Required action: Reproduce the passage of the HBase architecture article below word for word, from "From a physical" up to and including "1,000 Regions each.".

Document text:

Databases 17 min read

HBase Architecture Components and Operational Overview

This article provides a comprehensive overview of HBase's architecture, detailing the roles of RegionServers, HMaster, ZooKeeper, Regions, the META table, write and read paths, compaction processes, region splitting, load balancing, HDFS replication, crash recovery, and the system's advantages and challenges.

Architecture Digest

Apr 28, 2018

HBase Architecture Components

From a physical standpoint, HBase follows a master‑slave architecture consisting of three server types: RegionServers handle data reads and writes and communicate directly with clients; the HBase Master (HMaster) manages region assignment and DDL operations; ZooKeeper, part of HDFS, maintains cluster state and coordinates servers.

Regions

HBase tables are horizontally split into Regions based on rowkey ranges; each Region contains rows between a start key and an end key. RegionServers host these Regions, typically serving about 1,000 Regions each.

HBase HMaster

The HMaster coordinates RegionServers, assigns Regions at startup, re‑balances load, monitors RegionServer health via ZooKeeper, and provides administrative APIs for creating, deleting, and updating tables.

ZooKeeper: The Coordinator

ZooKeeper acts as a distributed coordination service, maintaining an active list of servers, providing failure notifications, and using consensus to ensure a single active HMaster among three to five ZooKeeper nodes.

How the Components Work Together

RegionServers and the active HMaster maintain sessions with ZooKeeper via heartbeat‑driven temporary nodes. The HMaster watches these nodes to discover available RegionServers and to detect failures, while ZooKeeper elects the first HMaster to become the sole active master.

Base First Read or Write

HBase stores region location metadata in a special META table; ZooKeeper holds the META table’s location. On the first client read/write, the client obtains the META location from ZooKeeper, queries META to find the target RegionServer, caches this information, and then accesses the RegionServer for the actual data.

HBase META Table

The META table records every Region in the cluster, acting like a B‑tree where the key is the region start key and region ID, and the value points to the hosting RegionServer.

Region Server Components

Each RegionServer runs on an HDFS DataNode and includes: (1) WAL – a write‑ahead log stored on the distributed file system for crash recovery; (2) BlockCache – an in‑memory read cache that evicts least‑recently‑used blocks when full; (3) MemStore – an in‑memory write buffer per column family that sorts data before flushing; (4) HFiles – sorted on‑disk files storing Key/Value pairs.

HBase Write Steps (1)

Records shown:

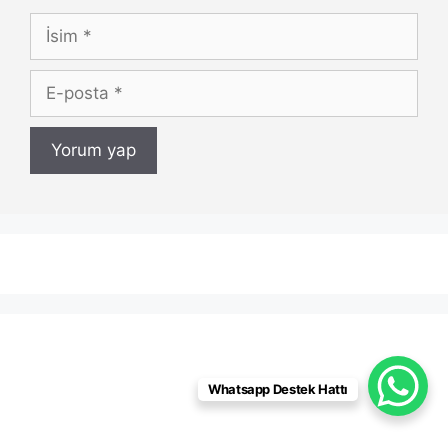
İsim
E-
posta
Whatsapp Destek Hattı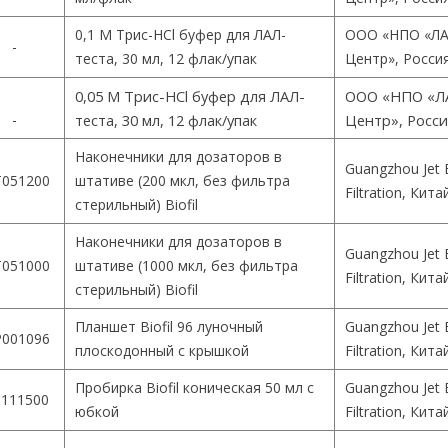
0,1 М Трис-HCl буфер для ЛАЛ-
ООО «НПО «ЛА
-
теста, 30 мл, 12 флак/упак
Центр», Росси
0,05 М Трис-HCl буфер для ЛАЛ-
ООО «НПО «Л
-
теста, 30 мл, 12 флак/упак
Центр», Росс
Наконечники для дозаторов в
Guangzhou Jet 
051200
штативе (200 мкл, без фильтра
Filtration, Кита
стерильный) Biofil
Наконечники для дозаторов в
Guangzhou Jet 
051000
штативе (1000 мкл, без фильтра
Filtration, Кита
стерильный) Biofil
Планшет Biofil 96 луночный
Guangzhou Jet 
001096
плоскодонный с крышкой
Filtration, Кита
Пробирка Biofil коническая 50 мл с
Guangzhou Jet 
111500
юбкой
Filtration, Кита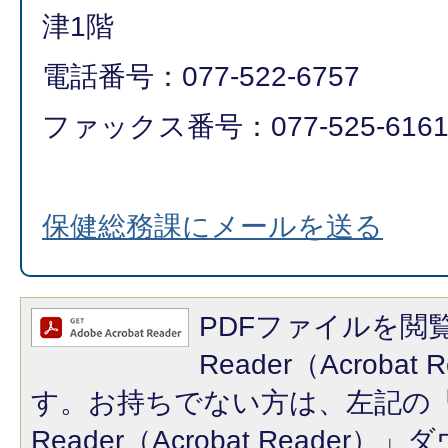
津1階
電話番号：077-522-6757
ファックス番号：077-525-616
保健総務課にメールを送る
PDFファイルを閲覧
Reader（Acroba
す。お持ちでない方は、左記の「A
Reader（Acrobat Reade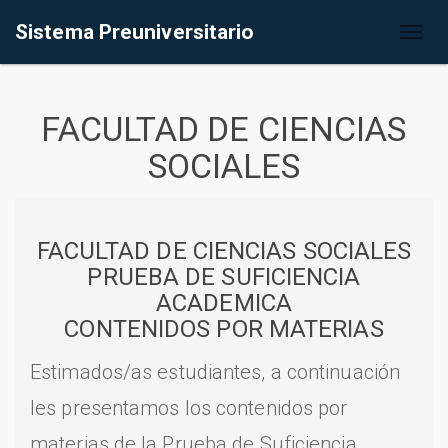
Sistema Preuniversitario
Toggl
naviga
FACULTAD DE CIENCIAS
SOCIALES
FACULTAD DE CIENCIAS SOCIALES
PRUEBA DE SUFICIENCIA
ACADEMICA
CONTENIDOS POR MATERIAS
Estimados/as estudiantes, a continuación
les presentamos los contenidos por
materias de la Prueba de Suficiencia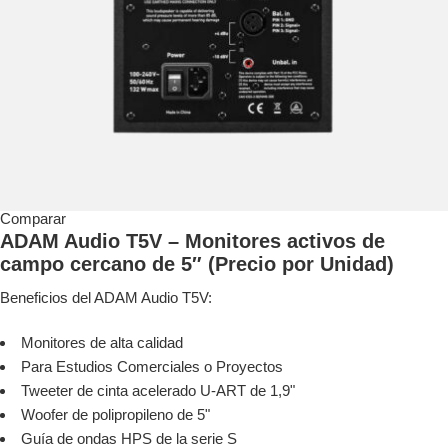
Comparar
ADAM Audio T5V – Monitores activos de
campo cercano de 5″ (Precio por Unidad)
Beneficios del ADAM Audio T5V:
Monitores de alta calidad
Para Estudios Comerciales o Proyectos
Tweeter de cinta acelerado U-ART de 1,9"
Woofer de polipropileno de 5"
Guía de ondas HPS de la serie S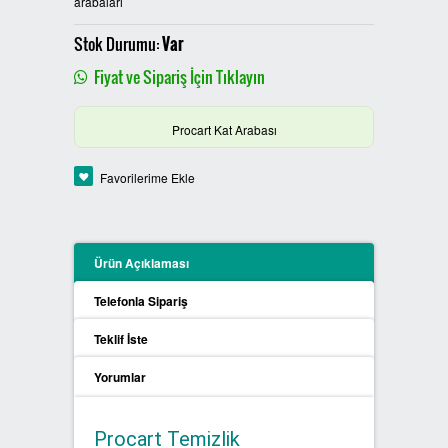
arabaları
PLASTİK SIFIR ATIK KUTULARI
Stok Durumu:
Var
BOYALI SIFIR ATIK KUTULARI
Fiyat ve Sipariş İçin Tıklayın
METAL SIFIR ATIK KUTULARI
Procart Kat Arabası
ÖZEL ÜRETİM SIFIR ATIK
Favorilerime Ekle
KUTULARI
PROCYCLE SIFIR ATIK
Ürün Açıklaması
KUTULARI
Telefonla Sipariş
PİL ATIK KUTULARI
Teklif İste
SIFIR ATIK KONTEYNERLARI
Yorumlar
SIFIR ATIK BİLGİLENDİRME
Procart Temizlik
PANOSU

==

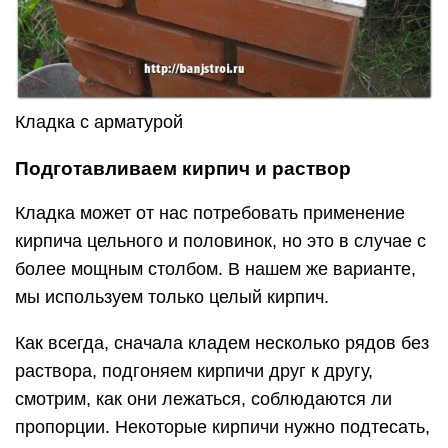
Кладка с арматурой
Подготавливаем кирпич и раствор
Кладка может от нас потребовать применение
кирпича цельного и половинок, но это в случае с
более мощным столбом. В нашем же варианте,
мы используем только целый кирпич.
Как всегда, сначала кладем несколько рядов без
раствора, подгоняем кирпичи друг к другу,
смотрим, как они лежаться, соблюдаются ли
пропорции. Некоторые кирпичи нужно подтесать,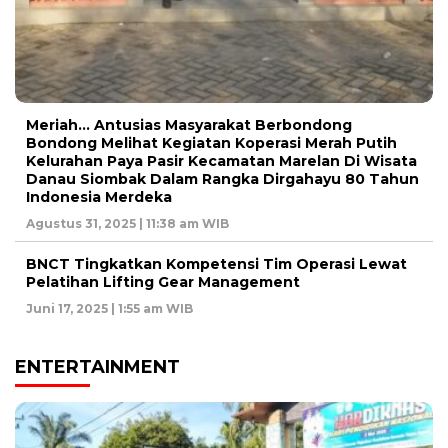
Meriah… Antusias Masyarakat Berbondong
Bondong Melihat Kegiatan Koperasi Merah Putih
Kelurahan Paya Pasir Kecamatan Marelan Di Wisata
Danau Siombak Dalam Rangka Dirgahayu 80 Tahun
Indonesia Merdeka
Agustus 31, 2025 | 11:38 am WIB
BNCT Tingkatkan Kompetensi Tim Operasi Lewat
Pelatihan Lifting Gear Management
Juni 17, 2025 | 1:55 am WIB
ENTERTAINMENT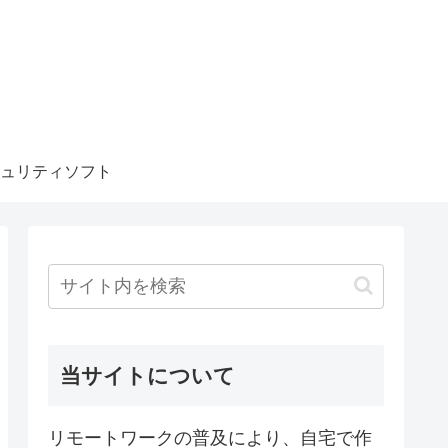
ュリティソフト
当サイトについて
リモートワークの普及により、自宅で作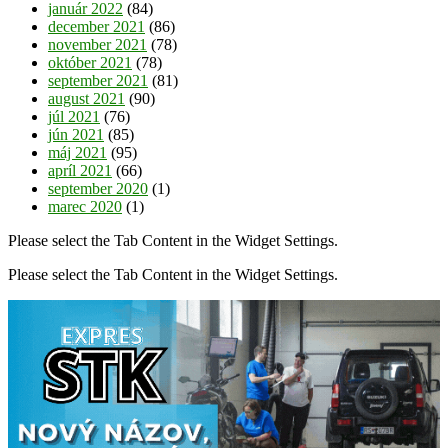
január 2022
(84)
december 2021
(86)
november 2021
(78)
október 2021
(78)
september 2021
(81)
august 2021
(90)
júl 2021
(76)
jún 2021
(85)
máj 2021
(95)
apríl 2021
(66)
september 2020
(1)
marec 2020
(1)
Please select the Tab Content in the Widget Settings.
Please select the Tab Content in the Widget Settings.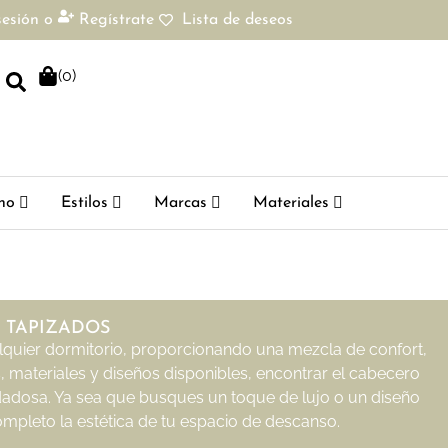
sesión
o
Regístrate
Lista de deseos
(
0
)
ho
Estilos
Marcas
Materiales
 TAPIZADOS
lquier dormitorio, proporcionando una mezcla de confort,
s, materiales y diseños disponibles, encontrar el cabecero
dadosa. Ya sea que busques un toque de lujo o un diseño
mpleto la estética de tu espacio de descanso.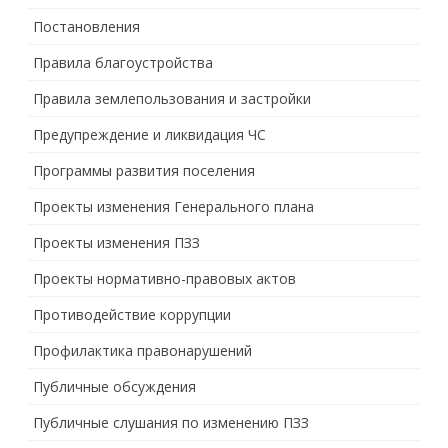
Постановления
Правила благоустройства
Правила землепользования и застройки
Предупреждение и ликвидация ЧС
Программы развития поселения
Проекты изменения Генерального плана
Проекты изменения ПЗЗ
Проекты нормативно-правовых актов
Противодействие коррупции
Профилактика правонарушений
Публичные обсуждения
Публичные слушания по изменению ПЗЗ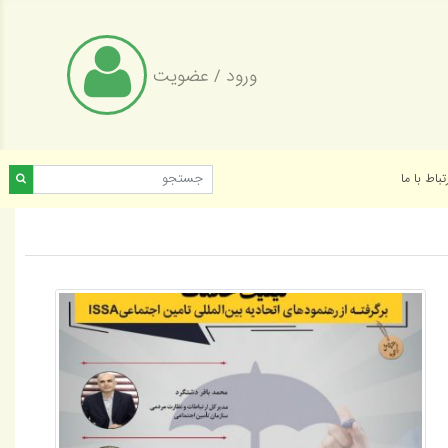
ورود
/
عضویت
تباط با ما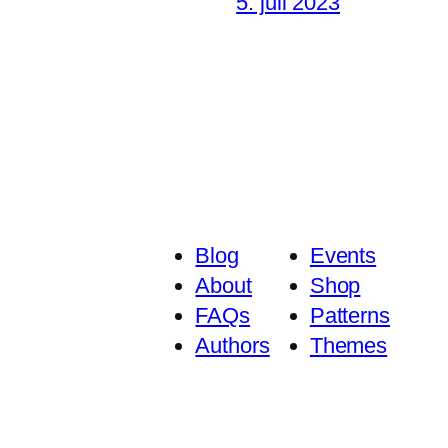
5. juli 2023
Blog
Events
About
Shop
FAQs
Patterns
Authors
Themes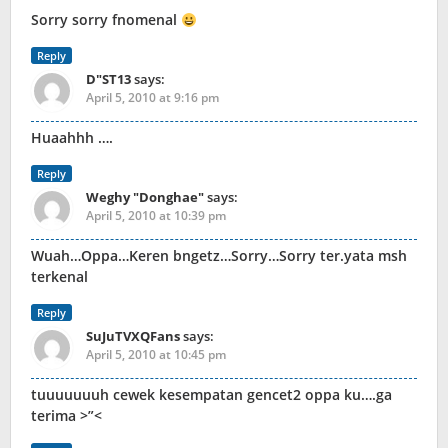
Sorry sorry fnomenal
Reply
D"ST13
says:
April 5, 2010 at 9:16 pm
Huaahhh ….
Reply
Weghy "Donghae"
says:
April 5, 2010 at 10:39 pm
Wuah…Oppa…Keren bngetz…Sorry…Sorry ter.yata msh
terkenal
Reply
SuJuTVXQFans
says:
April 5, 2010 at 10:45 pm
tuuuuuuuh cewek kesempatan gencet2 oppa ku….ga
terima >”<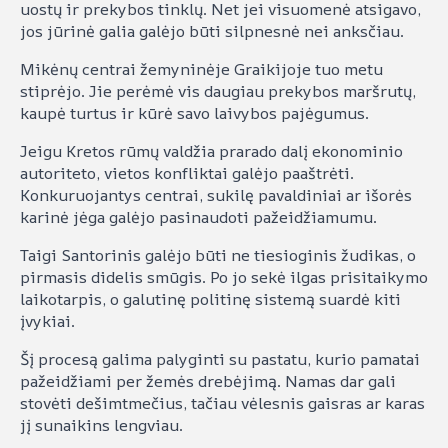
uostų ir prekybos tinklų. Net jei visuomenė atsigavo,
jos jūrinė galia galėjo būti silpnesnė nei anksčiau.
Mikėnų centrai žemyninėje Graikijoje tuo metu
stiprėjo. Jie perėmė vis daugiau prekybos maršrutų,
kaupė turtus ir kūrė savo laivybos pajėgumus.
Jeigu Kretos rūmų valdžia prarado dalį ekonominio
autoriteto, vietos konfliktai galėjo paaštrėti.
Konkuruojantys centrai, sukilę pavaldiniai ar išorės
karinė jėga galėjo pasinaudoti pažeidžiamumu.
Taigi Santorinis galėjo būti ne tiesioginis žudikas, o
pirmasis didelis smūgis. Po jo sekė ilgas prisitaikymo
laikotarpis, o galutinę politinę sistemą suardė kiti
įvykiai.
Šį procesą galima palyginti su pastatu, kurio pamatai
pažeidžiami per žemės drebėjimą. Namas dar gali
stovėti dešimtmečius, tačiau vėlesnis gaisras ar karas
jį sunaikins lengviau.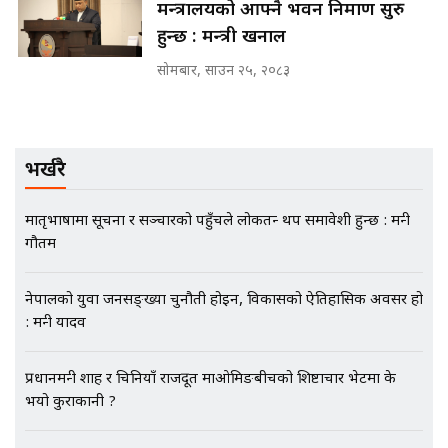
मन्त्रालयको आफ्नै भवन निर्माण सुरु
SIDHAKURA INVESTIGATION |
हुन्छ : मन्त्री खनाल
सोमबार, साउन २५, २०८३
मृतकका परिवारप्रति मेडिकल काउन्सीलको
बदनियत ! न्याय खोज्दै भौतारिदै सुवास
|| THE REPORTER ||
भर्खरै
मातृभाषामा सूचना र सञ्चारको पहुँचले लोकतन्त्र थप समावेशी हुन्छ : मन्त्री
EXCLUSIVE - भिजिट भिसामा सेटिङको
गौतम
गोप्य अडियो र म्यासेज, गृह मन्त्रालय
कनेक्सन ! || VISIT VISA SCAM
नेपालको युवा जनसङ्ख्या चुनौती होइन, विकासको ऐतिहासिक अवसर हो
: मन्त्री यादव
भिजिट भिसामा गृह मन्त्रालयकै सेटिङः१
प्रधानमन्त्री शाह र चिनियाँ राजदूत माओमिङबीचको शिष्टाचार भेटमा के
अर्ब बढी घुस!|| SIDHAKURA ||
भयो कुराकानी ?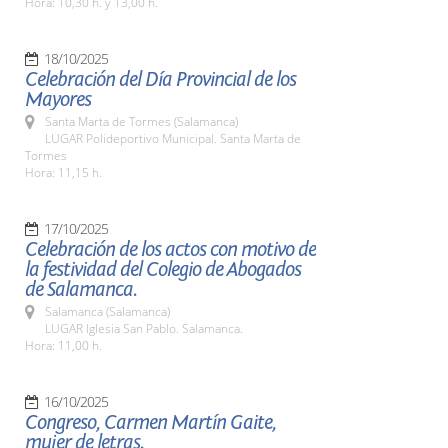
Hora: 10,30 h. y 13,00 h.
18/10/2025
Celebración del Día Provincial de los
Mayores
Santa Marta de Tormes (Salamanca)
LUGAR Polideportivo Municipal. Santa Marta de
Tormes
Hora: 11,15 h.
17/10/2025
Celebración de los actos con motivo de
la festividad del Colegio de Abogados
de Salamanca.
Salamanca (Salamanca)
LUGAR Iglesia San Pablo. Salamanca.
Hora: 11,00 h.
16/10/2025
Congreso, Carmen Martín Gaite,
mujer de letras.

...

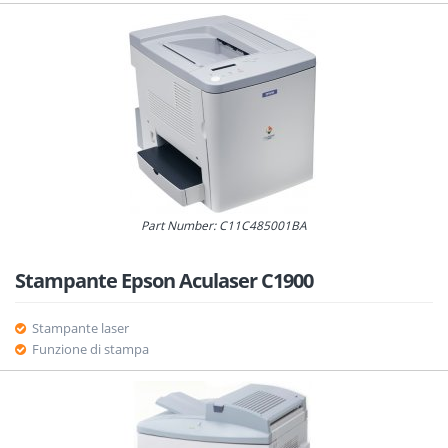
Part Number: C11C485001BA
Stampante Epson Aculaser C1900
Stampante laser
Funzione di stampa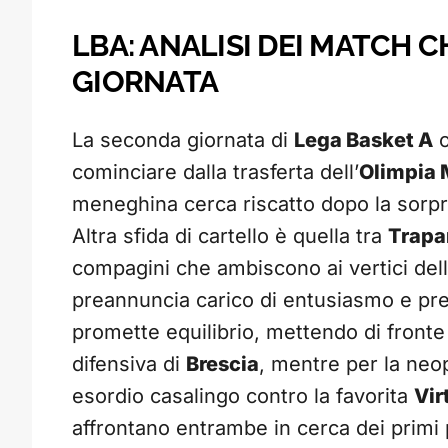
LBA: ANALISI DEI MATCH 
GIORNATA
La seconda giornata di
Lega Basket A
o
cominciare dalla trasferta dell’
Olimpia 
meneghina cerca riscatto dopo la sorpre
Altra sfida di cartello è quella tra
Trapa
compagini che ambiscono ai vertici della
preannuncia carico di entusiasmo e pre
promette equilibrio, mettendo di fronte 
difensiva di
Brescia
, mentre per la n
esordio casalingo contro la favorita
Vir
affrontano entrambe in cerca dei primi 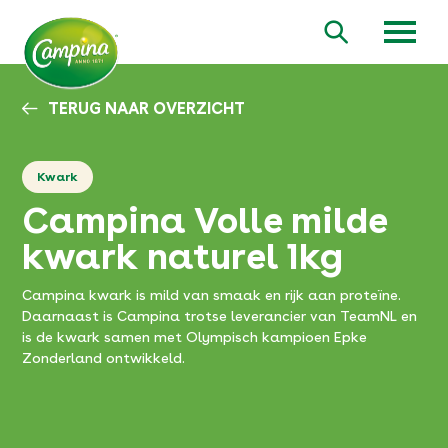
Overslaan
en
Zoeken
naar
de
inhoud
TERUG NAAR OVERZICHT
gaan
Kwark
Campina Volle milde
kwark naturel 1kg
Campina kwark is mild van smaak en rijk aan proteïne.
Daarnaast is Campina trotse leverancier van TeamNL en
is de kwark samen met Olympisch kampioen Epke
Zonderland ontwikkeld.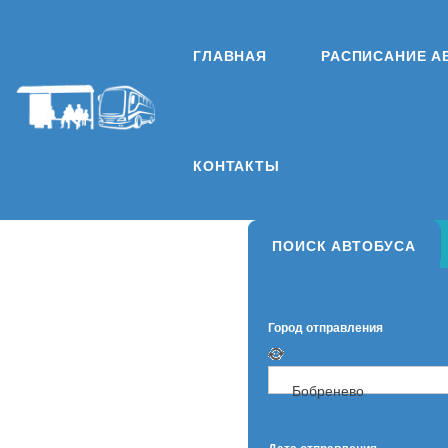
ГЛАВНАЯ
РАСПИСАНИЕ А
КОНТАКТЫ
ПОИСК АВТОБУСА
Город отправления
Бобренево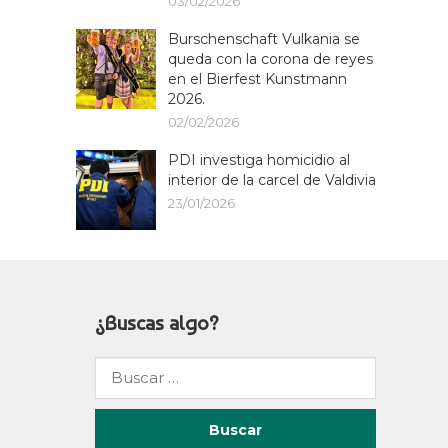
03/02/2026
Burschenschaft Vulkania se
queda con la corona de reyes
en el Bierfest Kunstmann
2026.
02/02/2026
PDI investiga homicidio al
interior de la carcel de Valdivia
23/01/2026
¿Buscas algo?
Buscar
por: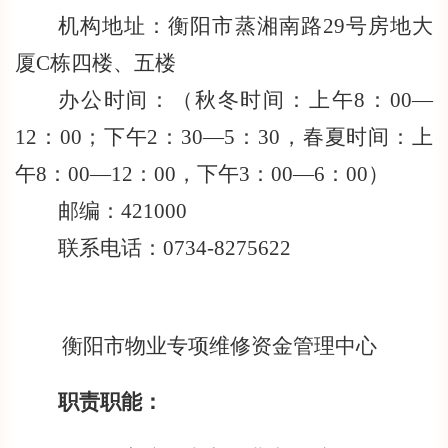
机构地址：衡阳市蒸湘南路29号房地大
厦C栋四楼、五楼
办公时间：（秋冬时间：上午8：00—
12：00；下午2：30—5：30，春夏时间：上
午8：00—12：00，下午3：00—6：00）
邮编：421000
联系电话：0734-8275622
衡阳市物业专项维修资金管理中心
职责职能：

Response for this exercise:
From a physical standpoint, HBase follows a master‑slave architecture consisting of three server types: RegionServers handle data reads and writes and communicate directly with clients; the HBase Master (HMaster) manages region assignment and DDL operations; ZooKeeper, part of HDFS, maintains cluster state and coordinates servers.

Regions

HBase tables are horizontally split into Regions based on rowkey ranges; each Region contains rows between a start key and an end key. RegionServers host these Regions, typically serving about 1,000 Regions each.